What are the first signs of necrotizing fasciitis? 

However the bacteria breaches the body, once the flesh-eating bugs get an outlet, they proceed to attack the skin and other tissues surrounding nerves, muscles and blood vessels, according to the National Organization for Rare Disorders.

“It gets deep into the tissue and spreads quickly. These are powerful toxins that digest and destroy tissue,” says Hirsch.

So quickly, in fact, that NORD says the bacteria can destroy an inch of flesh per hour. It can also be life-threatening, leading to toxic shock syndrome or organ failure.

Early symptoms of a flesh-eating bacteria infection can mimic the flu, with fever, body aches, and “severe pain” at the wound site being common, says Hirsch.

Although it’s known for its gruesome photos, flesh-eating bacteria sometimes looks like nothing at all: Many patients have no sign of visible infection, which makes the condition difficult for doctors to diagnose. People, Hirsch says, will be in “extreme pain and have nothing to show for it.”

Other symptoms include redness, swelling and tenderness around the infected area, oozing from the wound, dizziness, fatigue and diarrhea. The CDC recommends going to the hospital if you have a fever accompanied by a red or swollen area of the body.

One in three people infected with necrotizing fasciitis who will die, according to the CDC.

Who’s at risk?


Amillian (Mimi) Villa.
Amillian (Mimi) Villa.Helayne Seidman

Necrotizing fasciitis “can affect anybody at any age,” says Hirsch. That includes patients as young as 7-year-old Amilian Villa (pictured) from The Bronx, who had to have her left arm amputated after contracting the disease in 2017, and the elderly, such as 77-year-old Carolyn Fleming, of Ellenton, Fla., who died after a stumble on the beach left her vulnerable to the infection in June.
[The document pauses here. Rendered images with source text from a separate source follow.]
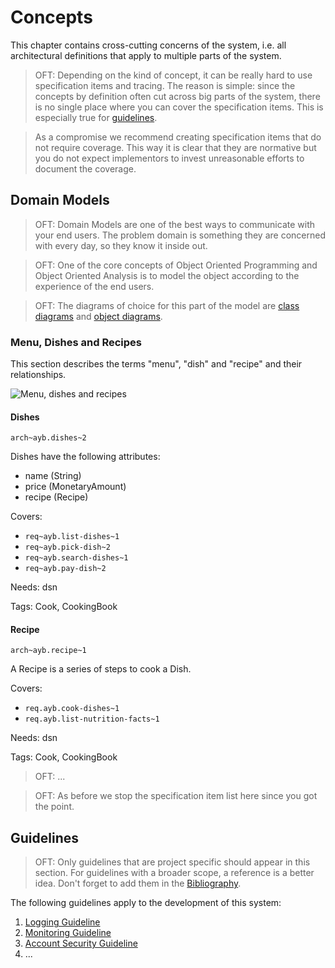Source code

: <!--
  #%L
  OpenFastTrace Architecture Template
  %%
  Copyright (C) 2018 itsallcode.org
  %%
  This document is based on https://arc42.org by Dr. G. Starke & Dr. P. Hruschka
  with modifications and additions from itsallcode.org, licensed under CC-BY-SA 4.0
  #L%
  -->

# Concepts

This chapter contains cross-cutting concerns of the system, i.e. all architectural definitions that apply to multiple parts of the system.

> OFT: Depending on the kind of concept, it can be really hard to use specification items and tracing. The reason is simple: since the concepts by definition often cut across big parts of the system, there is no single place where you can cover the specification items. This is especially true for [guidelines](#guidelines).

> As a compromise we recommend creating specification items that do not require coverage. This way it is clear that they are normative but you do not expect implementors to invest unreasonable efforts to document the coverage.

## Domain Models

> OFT: Domain Models are one of the best ways to communicate with your end users. The problem domain is something they are concerned with every day, so they know it inside out.

> OFT: One of the core concepts of Object Oriented Programming and Object Oriented Analysis is to model the object according to the experience of the end users.

> OFT: The diagrams of choice for this part of the model are [class diagrams](http://plantuml.com/class-diagram) and [object diagrams](http://plantuml.com/object-diagram).

### Menu, Dishes and Recipes

This section describes the terms "menu", "dish" and "recipe" and their relationships.

![Menu, dishes and recipes](uml/class/cl_dishes.svg "Menu, dishes and recipes")

#### Dishes
`arch~ayb.dishes~2`

Dishes have the following attributes:
* name (String)
* price (MonetaryAmount)
* recipe (Recipe)

Covers:

* `req~ayb.list-dishes~1`
* `req~ayb.pick-dish~2`
* `req~ayb.search-dishes~1`
* `req~ayb.pay-dish~2`

Needs: dsn

Tags: Cook, CookingBook

#### Recipe
`arch~ayb.recipe~1`

A Recipe is a series of steps to cook a Dish.

Covers:

* `req.ayb.cook-dishes~1`
* `req.ayb.list-nutrition-facts~1`

Needs: dsn

Tags: Cook, CookingBook

> OFT: ...

> OFT: As before we stop the specification item list here since you got the point.

## Guidelines

> OFT: Only guidelines that are project specific should appear in this section. For guidelines with a broader scope, a reference is a better idea. Don't forget to add them in the [Bibliography](bibliography.md).

The following guidelines apply to the development of this system:

1. [Logging Guideline](bibliography.md#lgl)
1. [Monitoring Guideline](bibliography.md#mgl)
1. [Account Security Guideline](bibliography.md#asgl)
1. ...

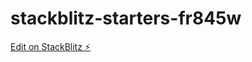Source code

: # stackblitz-starters-fr845w

[Edit on StackBlitz ⚡️](https://stackblitz.com/edit/stackblitz-starters-fr845w)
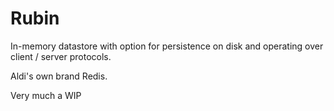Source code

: # Rubin

In-memory datastore with option for persistence on disk and operating over client / server protocols.

Aldi's own brand Redis.

Very much a WIP
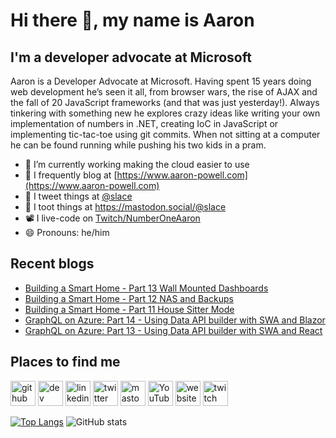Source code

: # Hi there 👋, my name is Aaron

## I'm a developer advocate at Microsoft

Aaron is a Developer Advocate at Microsoft. Having spent 15 years doing web development he’s seen it all, from browser wars, the rise of AJAX and the fall of 20 JavaScript frameworks (and that was just yesterday!). Always tinkering with something new he explores crazy ideas like writing your own implementation of numbers in .NET, creating IoC in JavaScript or implementing tic-tac-toe using git commits. When not sitting at a computer he can be found running while pushing his two kids in a pram.

- 🔭 I’m currently working making the cloud easier to use
- 📄 I frequently blog at [https://www.aaron-powell.com](https://www.aaron-powell.com)
- 📣 I tweet things at [@slace](https://twitter.com/slace)
- 📣 I toot things at <a rel="me" href="https://mastodon.social/@slace">https://mastodon.social/@slace</a>
- 📽 I live-code on [Twitch/NumberOneAaron](https://www.twitch.tv/numberoneaaron)
- 😄 Pronouns: he/him

## Recent blogs

<!--START_SECTION:posts-->
* [Building a Smart Home - Part 13 Wall Mounted Dashboards](https:&#x2F;&#x2F;www.aaron-powell.com&#x2F;posts&#x2F;2023-08-19-building-a-smart-home---part-13-wall-mounted-dashboards&#x2F;)
* [Building a Smart Home - Part 12 NAS and Backups](https:&#x2F;&#x2F;www.aaron-powell.com&#x2F;posts&#x2F;2023-06-22-building-a-smart-home---part-12-nas-and-backups&#x2F;)
* [Building a Smart Home - Part 11 House Sitter Mode](https:&#x2F;&#x2F;www.aaron-powell.com&#x2F;posts&#x2F;2023-04-27-building-a-smart-home---part-11-house-sitter-mode&#x2F;)
* [GraphQL on Azure: Part 14 - Using Data API builder with SWA and Blazor](https:&#x2F;&#x2F;www.aaron-powell.com&#x2F;posts&#x2F;2023-03-16-graphql-on-azure-part-14-using-dab-with-swa-and-blazor&#x2F;)
* [GraphQL on Azure: Part 13 - Using Data API builder with SWA and React](https:&#x2F;&#x2F;www.aaron-powell.com&#x2F;posts&#x2F;2023-03-16-graphql-on-azure-part-13-using-dab-with-swa-and-react&#x2F;)
<!--END_SECTION:posts-->

## Places to find me

[<img src='https://cdn.jsdelivr.net/npm/simple-icons@3.0.1/icons/github.svg' alt='github' height='40'>](https://github.com/aaronpowell) [<img src='https://cdn.jsdelivr.net/npm/simple-icons@3.0.1/icons/dev-dot-to.svg' alt='dev' height='40'>](https://dev.to/aaronpowell) [<img src='https://cdn.jsdelivr.net/npm/simple-icons@3.0.1/icons/linkedin.svg' alt='linkedin' height='40'>](https://www.linkedin.com/in/aaron-powell-66038631/) [<img src='https://cdn.jsdelivr.net/npm/simple-icons@3.0.1/icons/twitter.svg' alt='twitter' height='40'>](https://twitter.com/slace) <a rel="me" href="https://mastodon.social/@slace"><img src='https://cdn.jsdelivr.net/npm/simple-icons@3.0.1/icons/mastodon.svg' alt='mastodon' height='40'></a> [<img src='https://cdn.jsdelivr.net/npm/simple-icons@3.0.1/icons/youtube.svg' alt='YouTube' height='40'>](https://www.youtube.com/channel/aaronpowelldev) [<img src='https://cdn.jsdelivr.net/npm/simple-icons@3.0.1/icons/icloud.svg' alt='website' height='40'>](https://www.aaron-powell.com) [<img src='https://cdn.jsdelivr.net/npm/simple-icons@3.0.1/icons/twitch.svg' alt='twitch' height='40'>](https://www.twitch.tv/numberoneaaron)

[![Top Langs](https://github-readme-stats.vercel.app/api/top-langs/?username=aaronpowell)](https://github.com/anuraghazra/github-readme-stats) ![GitHub stats](https://github-readme-stats.vercel.app/api?username=aaronpowell&show_icons=true)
Although it can happen to anyone, people with weakened immune systems — those with diabetes, kidney or liver disease, or cancer — should be extra cautious, according to the CDC.
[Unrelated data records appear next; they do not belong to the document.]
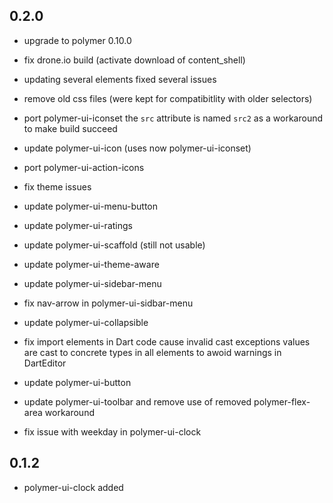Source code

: ## 0.2.0

* upgrade to polymer 0.10.0
* fix drone.io build (activate download of content_shell)
* updating several elements fixed several issues
* remove old css files (were kept for compatibitlity with older selectors)

* port polymer-ui-iconset
  the `src` attribute is named `src2` as a workaround to make build succeed
* update polymer-ui-icon (uses now polymer-ui-iconset)
* port polymer-ui-action-icons
* fix theme issues 
* update polymer-ui-menu-button
* update polymer-ui-ratings
* update polymer-ui-scaffold (still not usable)
* update polymer-ui-theme-aware
* update polymer-ui-sidebar-menu
* fix nav-arrow in polymer-ui-sidbar-menu
* update polymer-ui-collapsible
* fix import elements in Dart code cause invalid cast exceptions
  values are cast to concrete types in all elements 
  to awoid warnings in DartEditor
* update polymer-ui-button
* update polymer-ui-toolbar and remove use of removed polymer-flex-area workaround
* fix issue with weekday in polymer-ui-clock


## 0.1.2

* polymer-ui-clock added

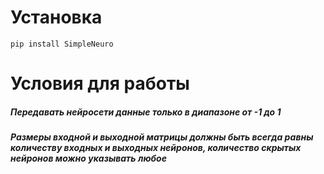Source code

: # Установка
<code>pip install SimpleNeuro</code>

# Условия для работы
<h5>Передавать нейросети данные только в диапазоне от -1 до 1</h5>
<h5>Размеры входной и выходной матрицы должны быть всегда равны количеству входных и выходных нейронов, количество скрытых нейронов можно указывать любое</h5>
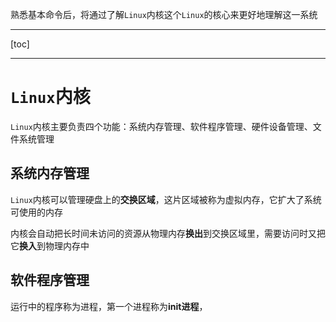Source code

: 熟悉基本命令后，将通过了解`Linux`内核这个`Linux`的核心来更好地理解这一系统

---

[toc]

---

# `Linux`内核

`Linux`内核主要负责四个功能：系统内存管理、软件程序管理、硬件设备管理、文件系统管理

## 系统内存管理

`Linux`内核可以管理硬盘上的**交换区域**，这片区域被称为虚拟内存，它扩大了系统可使用的内存

内核会自动把长时间未访问的资源从物理内存**换出**到交换区域里，需要访问时又把它**换入**到物理内存中

## 软件程序管理

运行中的程序称为进程，第一个进程称为**init进程**，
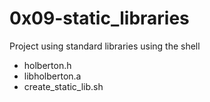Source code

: # 0x09-static_libraries

Project using standard libraries  using the shell

  - holberton.h
  - libholberton.a
  - create_static_lib.sh

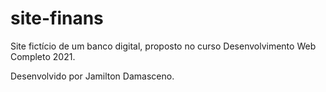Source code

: # site-finans

Site fictício de um banco digital, proposto no curso Desenvolvimento Web Completo 2021.

Desenvolvido por Jamilton Damasceno.
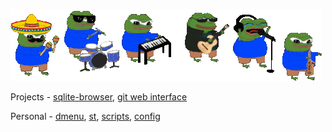 ![band](/image.gif)

Projects - [sqlite-browser](https://github.com/LukaHietala/sqlite-browser), [git web interface](https://github.com/LukaHietala/gitweb-go)

Personal - [dmenu](https://github.com/LukaHietala/dmenu), [st](https://github.com/LukaHietala/st), [scripts](https://github.com/LukaHietala/scripts), [config](https://github.com/LukaHietala/config)
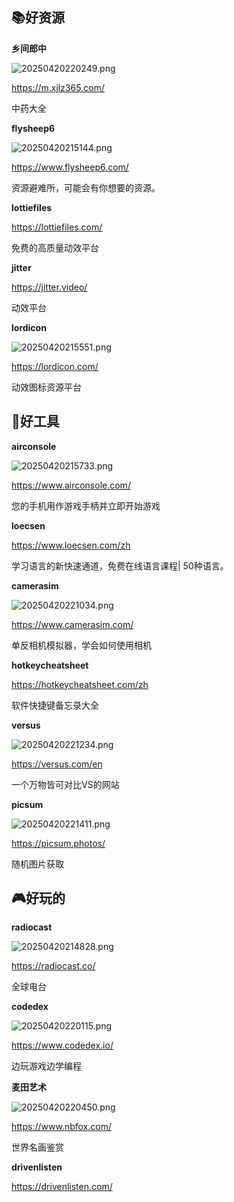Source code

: 

## 📚好资源


**乡间郎中**

![20250420220249.png](imgs/20250420220249.png)

https://m.xjlz365.com/

中药大全

**flysheep6**

![20250420215144.png](imgs/20250420215144.png)

https://www.flysheep6.com/

资源避难所，可能会有你想要的资源。


**lottiefiles**

https://lottiefiles.com/

免费的高质量动效平台

**jitter**

https://jitter.video/

动效平台


**lordicon**

![20250420215551.png](imgs/20250420215551.png)

https://lordicon.com/

动效图标资源平台

## 🔨好工具

**airconsole**

![20250420215733.png](imgs/20250420215733.png)

https://www.airconsole.com/

您的手机用作游戏手柄并立即开始游戏

**loecsen**

https://www.loecsen.com/zh

学习语言的新快速通道，免费在线语言课程| 50种语言。

**camerasim**

![20250420221034.png](imgs/20250420221034.png)

https://www.camerasim.com/

单反相机模拟器，学会如何使用相机


**hotkeycheatsheet**

https://hotkeycheatsheet.com/zh

软件快捷键备忘录大全


**versus**

![20250420221234.png](imgs/20250420221234.png)

https://versus.com/en

一个万物皆可对比VS的网站


**picsum**

![20250420221411.png](imgs/20250420221411.png)

https://picsum.photos/

随机图片获取

## 🎮好玩的

**radiocast**

![20250420214828.png](imgs/20250420214828.png)

https://radiocast.co/

全球电台


**codedex**

![20250420220115.png](imgs/20250420220115.png)

https://www.codedex.io/

边玩游戏边学编程

**麦田艺术**

![20250420220450.png](imgs/20250420220450.png)

https://www.nbfox.com/

世界名画鉴赏


**drivenlisten**

https://drivenlisten.com/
What’s the treatment for necrotizing fasciitis?

Now, for some good news: Necrotizing fasciitis is still very rare, and rarely contagious, according to the CDC. It can be treated with antibiotics if it’s caught early enough, and surgically (often, via amputation) if necessary.
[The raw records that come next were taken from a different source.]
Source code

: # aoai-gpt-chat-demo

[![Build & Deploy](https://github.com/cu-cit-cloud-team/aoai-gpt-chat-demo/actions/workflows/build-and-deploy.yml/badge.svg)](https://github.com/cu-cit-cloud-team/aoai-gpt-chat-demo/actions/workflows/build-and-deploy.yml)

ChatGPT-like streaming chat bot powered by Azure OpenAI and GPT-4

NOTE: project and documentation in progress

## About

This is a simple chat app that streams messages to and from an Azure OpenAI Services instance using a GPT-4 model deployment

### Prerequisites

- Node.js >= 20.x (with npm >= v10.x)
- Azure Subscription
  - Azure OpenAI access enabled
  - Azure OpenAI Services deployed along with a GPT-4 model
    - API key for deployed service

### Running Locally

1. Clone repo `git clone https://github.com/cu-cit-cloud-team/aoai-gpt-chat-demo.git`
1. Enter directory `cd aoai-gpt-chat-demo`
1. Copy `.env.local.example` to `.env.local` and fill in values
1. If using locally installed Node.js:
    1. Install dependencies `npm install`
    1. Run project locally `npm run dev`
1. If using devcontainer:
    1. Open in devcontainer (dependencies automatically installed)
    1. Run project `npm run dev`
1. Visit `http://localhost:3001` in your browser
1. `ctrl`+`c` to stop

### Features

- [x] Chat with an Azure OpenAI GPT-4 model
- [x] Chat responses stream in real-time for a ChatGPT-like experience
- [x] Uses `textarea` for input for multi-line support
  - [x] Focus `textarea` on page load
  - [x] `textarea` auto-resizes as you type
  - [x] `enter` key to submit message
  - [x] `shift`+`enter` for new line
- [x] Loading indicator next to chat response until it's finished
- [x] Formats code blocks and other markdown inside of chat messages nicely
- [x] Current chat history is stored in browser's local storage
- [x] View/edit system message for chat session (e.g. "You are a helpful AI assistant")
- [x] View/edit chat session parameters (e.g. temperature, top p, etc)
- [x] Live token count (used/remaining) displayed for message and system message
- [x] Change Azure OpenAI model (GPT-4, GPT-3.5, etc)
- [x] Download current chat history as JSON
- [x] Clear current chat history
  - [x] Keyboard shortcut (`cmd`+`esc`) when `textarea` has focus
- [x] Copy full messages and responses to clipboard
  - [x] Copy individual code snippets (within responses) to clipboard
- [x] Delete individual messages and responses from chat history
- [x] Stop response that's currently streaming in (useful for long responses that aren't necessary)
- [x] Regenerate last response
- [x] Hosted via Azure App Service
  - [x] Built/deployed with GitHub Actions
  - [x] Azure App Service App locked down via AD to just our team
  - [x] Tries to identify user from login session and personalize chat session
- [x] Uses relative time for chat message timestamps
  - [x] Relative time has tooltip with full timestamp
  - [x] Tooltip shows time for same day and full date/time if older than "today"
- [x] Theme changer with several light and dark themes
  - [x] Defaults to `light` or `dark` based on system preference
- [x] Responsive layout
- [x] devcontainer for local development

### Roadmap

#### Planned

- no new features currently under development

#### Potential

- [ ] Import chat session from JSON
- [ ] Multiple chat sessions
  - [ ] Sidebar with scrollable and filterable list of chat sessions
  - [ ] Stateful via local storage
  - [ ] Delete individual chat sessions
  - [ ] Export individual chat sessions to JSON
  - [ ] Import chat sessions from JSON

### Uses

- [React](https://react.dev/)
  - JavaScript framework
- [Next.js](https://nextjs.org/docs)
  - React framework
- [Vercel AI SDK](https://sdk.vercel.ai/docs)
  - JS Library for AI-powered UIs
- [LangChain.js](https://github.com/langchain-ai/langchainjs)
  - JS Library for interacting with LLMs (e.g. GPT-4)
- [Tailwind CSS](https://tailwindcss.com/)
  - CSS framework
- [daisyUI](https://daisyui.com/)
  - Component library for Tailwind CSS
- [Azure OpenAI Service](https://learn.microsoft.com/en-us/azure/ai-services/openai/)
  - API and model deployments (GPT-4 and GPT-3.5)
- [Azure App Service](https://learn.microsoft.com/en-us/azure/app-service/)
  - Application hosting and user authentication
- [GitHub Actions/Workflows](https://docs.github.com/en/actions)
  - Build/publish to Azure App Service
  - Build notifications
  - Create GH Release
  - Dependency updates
You’re also unlikely to contract it if you’re in fairly good health, according to researchers at the Cooper University Hospital in Camden, NJ, who have treated several patients for the disease in recent years.

“In all the cases we’ve seen, the patients have had known risk factors (liver disease, diabetes, or other immune compromises),” they wrote in a recent report.

Should you avoid the beach?

Of course not, says Hirsch: Despite the barrage of news coverage, the doctor and his Manhasset team only saw one case of flesh-eating disease last summer, and it hasn’t been on their radar yet in 2019.

“I have not seen or heard of any local cases this year, and I work in a busy hospital,” Hirsch says. “Not this summer, not yet, and hopefully not at all.”

Flesh-eating bacteria map


The map above breaks down cases of flesh-eating bacteria in 2019. Each blue dot represents a report of necrotizing fasciitis. Of 2019’s nine reported cases of necrotizing fasciitis, six were contracted in the Gulf of Mexico. The warm waters there are ideal conditions for bacteria, which thrives in waters 55 degrees or warmer.

Tri-state waters were once thought to be too cold for flesh-eating bacteria to thrive — but not anymore. From 2008 to 2016, Cooper University Hospital in Camden, NJ, only saw one case of Vibrio vulnificus infection. But in 2017 and 2018, the doctors treated five infections — all of which were linked to water or seafood from the Delaware Bay, which borders New Jersey. In a report, researchers hypothesized that the bacteria could be spreading “due to rising ocean temperatures due to climate change.”